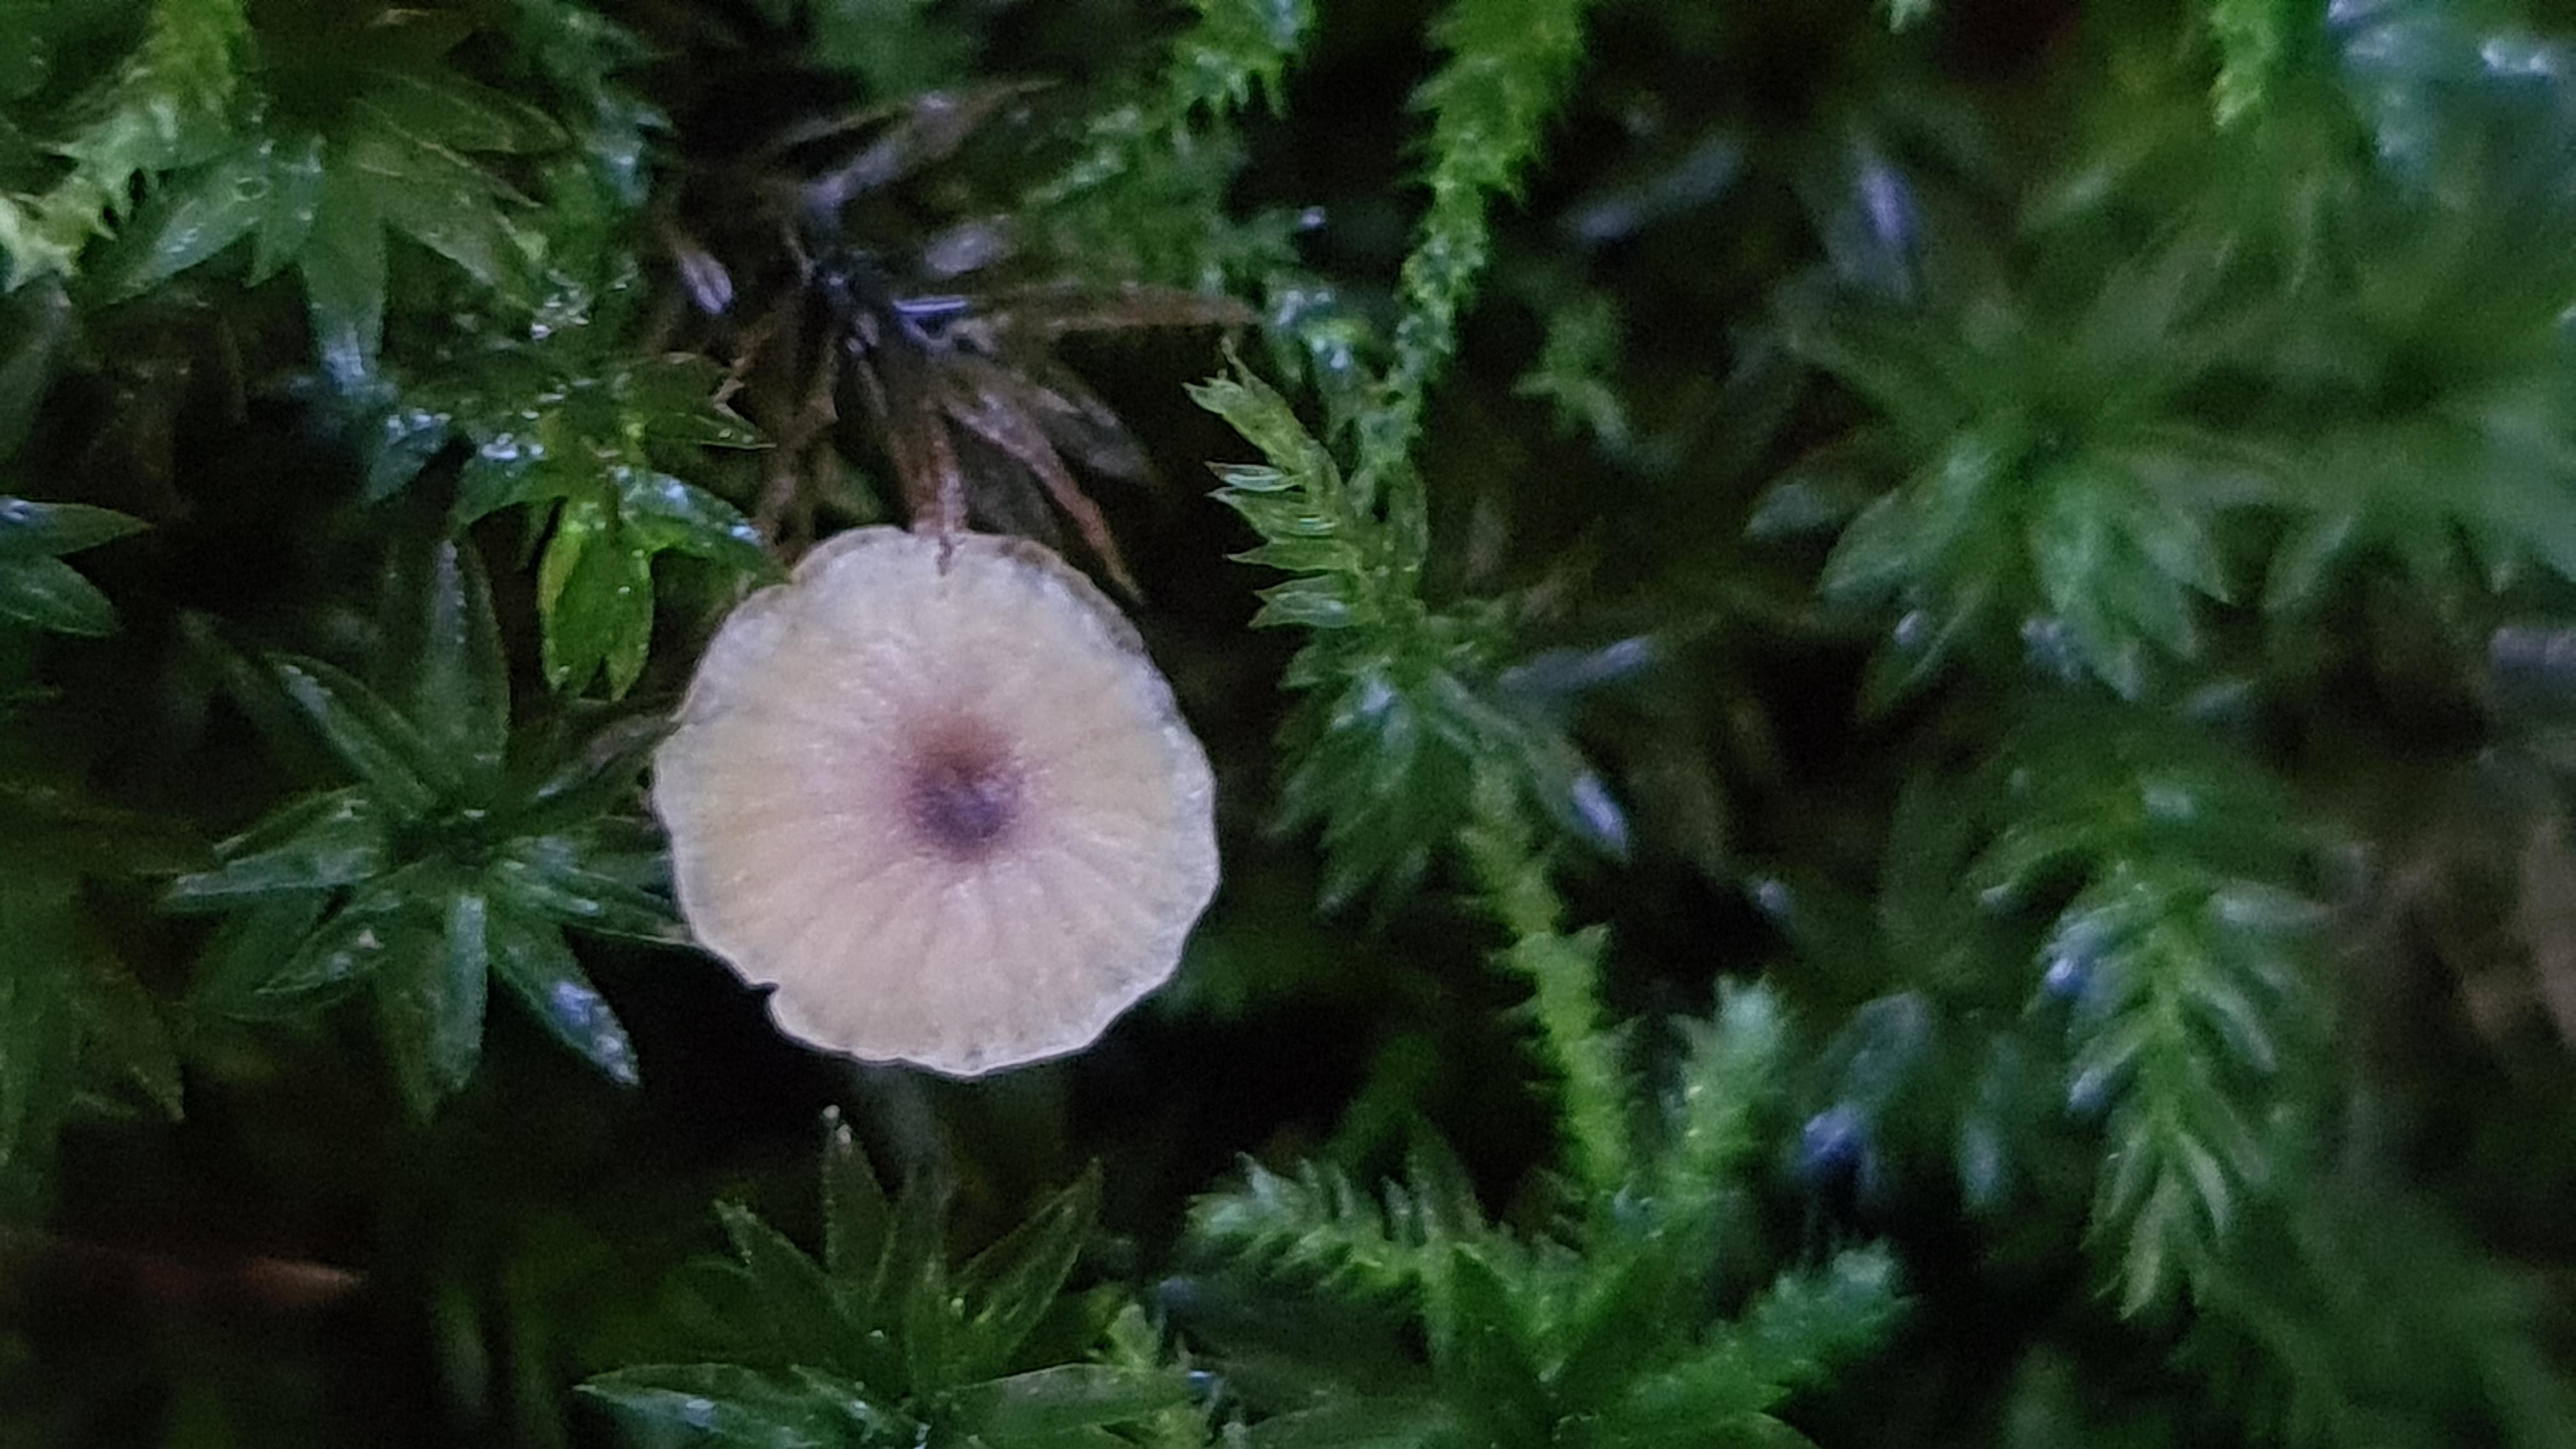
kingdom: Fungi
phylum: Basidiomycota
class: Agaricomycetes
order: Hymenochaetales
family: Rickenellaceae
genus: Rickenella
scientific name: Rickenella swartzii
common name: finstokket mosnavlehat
● ● ● ● ●
**Exercise goal**
Format every line of the records above as a numbered list, omitting blank lines and leaving the pictures out.

**Solution to the problem**
1. kingdom: Fungi
2. phylum: Basidiomycota
3. class: Agaricomycetes
4. order: Hymenochaetales
5. family: Rickenellaceae
6. genus: Rickenella
7. scientific name: Rickenella swartzii
8. common name: finstokket mosnavlehat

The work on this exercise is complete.